Funds

Investors lose billions as UK’s 3 most popular Isa funds FLOP – should they sell? | Personal Finance | Finance


Fundsmith Equity, managed by star fund manager Terry Smith, grew to £28billion after smashing the market since launch in 2010, but has underperformed over the last three years. Another hugely popular fund, the Scottish Mortgage Investment Trust, managed by Tom Slater, crashed by half in 2022, and has struggled to recover since.

Completing a disappointing hat-trick of falling stars, Nick Train, manager of the Finsbury Growth & Income Trust, has also tumbled to earth after underperforming for five years.

These funds are shrinking in size as their stock picks underperform and loyal investors lose heart and withdraw their money.

Terry Smith became the undisputed star of the fund management world after Neil Woodford, once the biggest star of them all, went into meltdown.

Over 10 years, Smith’s flagship vehicle Fundsmith Equity thrashed its benchmark index, growing a total of 305 percent, against 213 percent on the MSCI World index.

Yet in the last three years, Fundsmith has grown a modest 18.63 percent. That’s roughly half the total return on the MSCI World, which is up 35 percent.

It’s important to note that Fundsmith hasn’t fallen in value over that timeframe, just grown at a slower rate than before.

Finsbury Growth & Income has also done poorly over the last three years, growing just 4.4 percent. Scottish Mortgage has had the most torrid time of the bunch, crashing 33 percent over the same period.

Its value has shrunk from more than £22billion at its peak to around £10.7billion, due to poor performance and withdrawals, a loss of more than £10billion.

So is this just a temporary setback or should pension and Isa investors move their money?

Investors who buy actively managed funds have to accept the rough with the smooth, said Laith Khalaf, head of investment analysis at fund platform AJ Bell. 

“All fund managers, no matter how good they are, can undergo periods of underperformance. All three of these funds did well prior to the recent downturn, and may do so again.”

Khalaf said global stock markets have struggled lately, with the spectacular exception of the Magnificent Seven US technology mega-cap technology stocks, Apple, Microsoft, Amazon, Google, Nvidia, Facebook-owner Meta and Tesla.

“Most investments funds will have outperformed, unless they held a huge amount of their portfolio in these tech shares.”

Fundsmith does include Microsoft and Meta in its top 10 holdings, and Scottish Mortgage has exposure to Nvidia, Amazon and Tesla. However, they also hold lots of companies operating in less whizzy sectors, reducing returns.

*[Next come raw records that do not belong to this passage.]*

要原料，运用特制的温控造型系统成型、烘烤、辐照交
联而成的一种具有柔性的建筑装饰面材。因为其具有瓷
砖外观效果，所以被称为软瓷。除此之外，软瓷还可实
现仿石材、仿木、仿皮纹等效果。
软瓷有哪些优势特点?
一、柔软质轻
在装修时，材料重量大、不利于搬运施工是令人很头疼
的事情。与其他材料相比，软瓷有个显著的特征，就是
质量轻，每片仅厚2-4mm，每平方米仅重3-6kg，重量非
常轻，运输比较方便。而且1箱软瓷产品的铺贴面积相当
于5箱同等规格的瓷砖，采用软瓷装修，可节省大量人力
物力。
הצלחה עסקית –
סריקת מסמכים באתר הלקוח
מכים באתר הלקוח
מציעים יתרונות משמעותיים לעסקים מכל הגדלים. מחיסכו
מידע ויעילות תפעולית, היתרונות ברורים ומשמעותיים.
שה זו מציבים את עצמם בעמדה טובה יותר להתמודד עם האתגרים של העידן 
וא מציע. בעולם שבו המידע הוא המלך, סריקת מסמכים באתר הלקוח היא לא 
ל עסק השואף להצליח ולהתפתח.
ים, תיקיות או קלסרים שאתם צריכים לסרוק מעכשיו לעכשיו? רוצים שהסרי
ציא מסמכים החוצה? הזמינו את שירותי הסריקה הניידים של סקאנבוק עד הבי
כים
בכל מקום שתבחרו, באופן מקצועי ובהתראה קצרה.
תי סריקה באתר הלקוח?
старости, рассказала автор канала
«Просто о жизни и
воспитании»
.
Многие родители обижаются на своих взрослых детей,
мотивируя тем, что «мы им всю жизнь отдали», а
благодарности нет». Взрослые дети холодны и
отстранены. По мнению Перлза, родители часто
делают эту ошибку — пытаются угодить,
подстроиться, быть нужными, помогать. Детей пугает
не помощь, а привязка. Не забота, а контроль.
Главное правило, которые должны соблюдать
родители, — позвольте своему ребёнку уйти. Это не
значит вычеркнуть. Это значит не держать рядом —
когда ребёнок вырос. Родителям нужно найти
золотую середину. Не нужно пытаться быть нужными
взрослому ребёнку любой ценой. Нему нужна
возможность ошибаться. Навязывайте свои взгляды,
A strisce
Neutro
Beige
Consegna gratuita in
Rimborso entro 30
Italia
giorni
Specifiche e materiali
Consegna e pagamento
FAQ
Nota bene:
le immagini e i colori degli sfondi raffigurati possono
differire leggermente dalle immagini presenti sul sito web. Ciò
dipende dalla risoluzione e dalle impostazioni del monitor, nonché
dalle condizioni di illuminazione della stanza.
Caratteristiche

Jason Hollands, managing director of financial advisers Evelyn Partners, said Fundsmith does not invest in oil and gas companies, and lost out during the energy shock, when rising prices sent their shares through the roof.

Scottish Mortgage invests in smaller, growing companies, which often do less well when the economy is struggling to grow, as it has been lately. This is by far the riskier of the three, and investors need to tread carefully.

Nick Train focuses in UK shares, many of whom have found the going tough.

READ MORE: EU meltdown as ‘tired’ Germany faces second year of recession while US booms

Hollands said the struggles facing Smith, Slater and Train have still come as a shock. “When three of the biggest beasts in active fund management go through a period of relative underperformance, it’s bound to raise eyebrows.”

While each fund has a different investment strategy, they all have one thing in common. “The managers all have a high conviction approach, investing in a small pool of stocks that they aim to hold for the long-term.”

Lesser fund managers often play safe by quietly tracking a big market index like the FTSE 100, but that’s not the case here. “When managers are willing to diverge, as these three are, performance can also diverge.”

Hollands said all three fund managers resist the urge to chop and change to keep pace with the latest investment fashion. “For many years they gave investors whopping additional returns, just not the last three.”

He said managers have not changed their approaches, which have served them well for years and may do so again. “If readers own any of these three investments, I suggest sticking with them.”

Isa investors who do not hold these funds may even see this as an opportunity to buy them at a reduced price.

As Smith, Slater and Train’s mixed fortunes show, past performance is no guide to the future. So always invest in a balanced portfolio of funds with a minimum five-year view, and never put all your faith in one manager, regardless of their reputation.